Le jeu vidéo a toujours noué des liens plus ou moins étroits avec le cinéma. Que ce soit au travers d'adaptations du 7ème vers le 10ème art et vice versa, ou encore l'emprunt de techniques comme le motion scan, les deux médias se sont toujours trouvés pour se relancer ou évoluer. Le réalisateur américain Steven Spielberg en est une parfaite illustration, en annonçant vouloir adapter le célèbre Halo sur grand écran, ou lorsqu'il crée lui-même un jeu en tant que concepteur : Boom Blox. Cependant, l'exemple le plus probant reste la série de jeux d'aventure et de point & click éditée et développée par la géniale compagnie de Georges Lucas : LucasArts. Maniac Mansion, Sam and Max : Hit The Road, Monkey Island ou encore Full Throttle, voilà des noms qui font vibrer certaines parties de notre encéphale. Celui qui nous intéresse aujourd'hui est bien moins connu même s'il se démarque pourtant au sein même des productions loufoques de LucasArts. ce jeu n'est autre que Loom, un ovni parmi tant d'autres.

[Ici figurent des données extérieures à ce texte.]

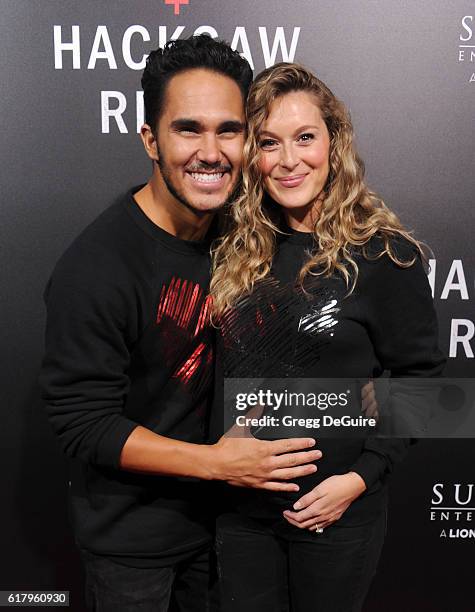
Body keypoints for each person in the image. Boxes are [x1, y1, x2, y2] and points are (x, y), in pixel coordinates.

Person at [40, 39, 322, 612]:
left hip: (232, 531)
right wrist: (218, 464)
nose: (211, 152)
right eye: (188, 129)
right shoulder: (98, 266)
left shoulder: (242, 240)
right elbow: (82, 423)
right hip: (134, 548)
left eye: (230, 130)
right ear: (151, 139)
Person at [210, 63, 446, 612]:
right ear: (252, 156)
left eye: (305, 137)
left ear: (334, 144)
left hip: (337, 516)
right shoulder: (232, 249)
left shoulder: (386, 255)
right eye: (270, 142)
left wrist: (359, 480)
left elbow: (425, 383)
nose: (289, 160)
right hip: (239, 515)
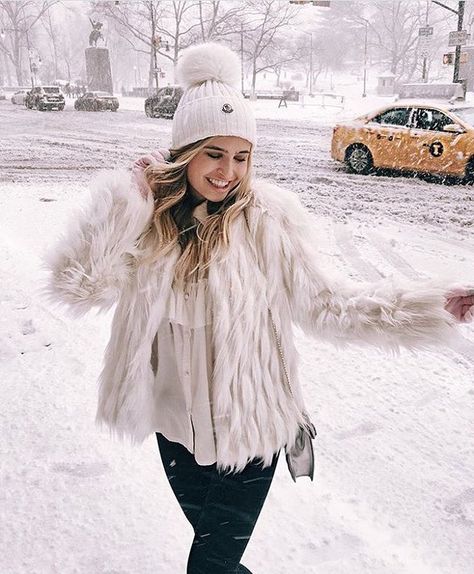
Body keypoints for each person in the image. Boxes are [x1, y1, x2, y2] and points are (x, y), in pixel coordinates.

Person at [46, 43, 474, 574]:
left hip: (254, 428)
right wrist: (124, 201)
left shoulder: (268, 220)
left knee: (208, 565)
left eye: (241, 156)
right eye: (214, 154)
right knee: (221, 564)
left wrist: (433, 305)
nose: (229, 172)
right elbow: (79, 287)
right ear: (185, 151)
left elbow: (328, 304)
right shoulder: (146, 222)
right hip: (175, 430)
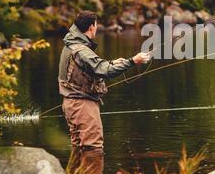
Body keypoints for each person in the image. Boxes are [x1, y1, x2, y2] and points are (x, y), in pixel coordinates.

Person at [58, 10, 149, 150]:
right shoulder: (82, 50)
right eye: (96, 24)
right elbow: (105, 70)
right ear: (91, 27)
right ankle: (92, 173)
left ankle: (75, 173)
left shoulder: (70, 44)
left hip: (71, 103)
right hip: (82, 105)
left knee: (79, 147)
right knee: (93, 147)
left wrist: (113, 63)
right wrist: (133, 61)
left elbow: (92, 67)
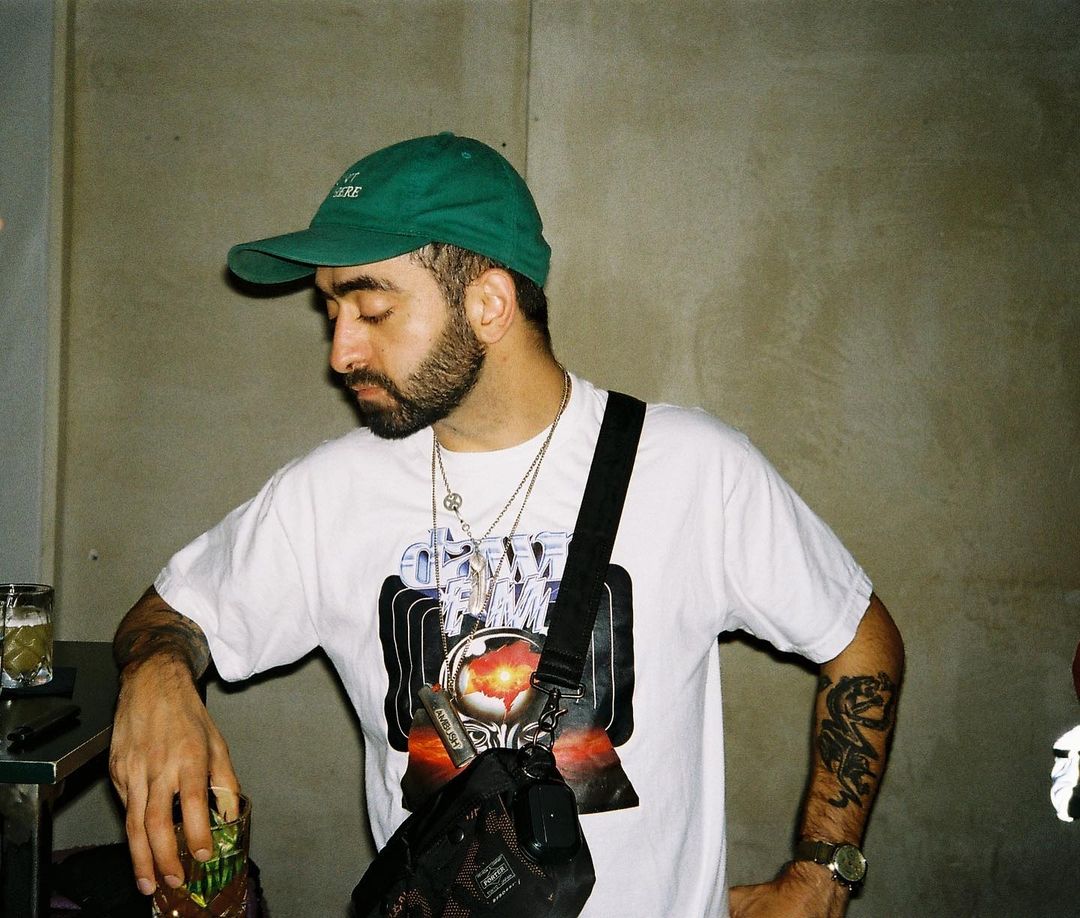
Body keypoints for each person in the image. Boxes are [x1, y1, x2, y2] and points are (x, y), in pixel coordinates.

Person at [110, 132, 905, 917]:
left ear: (488, 305)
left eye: (372, 309)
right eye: (332, 311)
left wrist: (822, 872)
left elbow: (860, 639)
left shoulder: (693, 468)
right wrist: (160, 673)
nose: (341, 351)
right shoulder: (327, 493)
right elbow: (168, 616)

Sorti en 1990 sur PC, Loom n'a pas à rougir de ses fantastiques descendants que la plupart des joueurs connaissent. C'est vrai que sur plusieurs points il n'atteint pas la magnificence de Day of The Tentacle, peut-être le plus beau jeu que nous ait offert LucasArts. Pourtant, en quelques heures, il réussit à nous envoûter et nous emmener loin des sentiers battus du jeu vidéo. Sorti de nulle part, l'histoire de Loom n'est pas plus compliquée qu'inhabituelle, puisque vous incarnez un tisserand du nom de Bobbin Threadbare, à l'aube de ses 17ans et accessoirement rejeton de Cygna. Endormi sous un arbre au tout début de son aventure, Bobbin se réveille sous les paroles inquiètes de la Fée Messagère, loin du tumulte insoupçonnable de ses futures péripéties. Vient ensuite le moment de gambader jusqu'au village, où vous surprenez la conversation des Anciens (les chefs du village) dans une des tentes. Elevé par Dame Hetchel, Bobbin assiste à la condamnation de celle-ci par les Anciens, sous prétexte qu'elle en avait trop dit à son protégé. L'un des chefs brandit alors une quenouille et quelques notes de musique se font entendre. Le sort qu'il vient de lancer à Dame Hetchel la transforme en Cygne.



- Graphismes14/20
Loom est un jeu magnifique, d'une part parce qu'il fait vivre une véritable aventure avec très peu d'éléments et d'autre part parce-que les lieux visités ne sont pas tous identiques. Il faut dire que l’envoûtement général de l’œuvre amplifie la qualité visuelle du titre.
- Jouabilité15/20
L'idée de baser son gameplay sur la musique est tout simplement ingénieuse puisque ce domaine constitue inévitablement le point fort de Loom. Les interactions avec les objets sont de mises et les quelques rencontres dans le jeu se veulent agréables. De plus, malgré une difficulté bien faible, les énigmes sont toutes sympathiques à éclaircir, et jeter des sorts pour s'en sortir est un vrai plaisir.
- Durée de vie10/20
D'accord, Loom se plante sur un point, sa durée de vie. C'est tout de même anecdotique, il est évident que vivre une aventure enchanteresse sur quelques heures de jeu est plus appréciable qu'une autre parcourue sans réel plaisir. Les instants les plus éphémères sont semble-il les plus agréables et Loom laisse un arrière goût doux et sucré des plus agréables.
- Bande son17/20
Elle est tout simplement sublime, omniprésente et inoubliable. Ce qui rend Loom si unique, c'est en partie ses thèmes musicaux et son univers sonore. L'assemblage de ceux-ci avec le reste rend Loom plus fascinant, plus merveilleux, tout simplement !
- Scénario14/20
Parfois simpliste, le scénario a le mérite de nous emmener dans une aventure bien particulière, au côté d'un tisserand bien mal engagé. Quelques surprises sont à découvrir et comme pour chaque élément du jeu, le scénario se voit magnifié par le restant.
Manifestement, Loom s'inscrit lui aussi dans le palmarès des point & click à ne pas louper. L'ensemble qui constitue le jeu est bien agencé, les musiques, le gameplay, le scénario et son univers sont faits pour s'entendre et cela nous donne une nouvelle fois une pépite. Onirique et charmant, il est simplement impossible de passer à côté d'une aventure aussi féerique.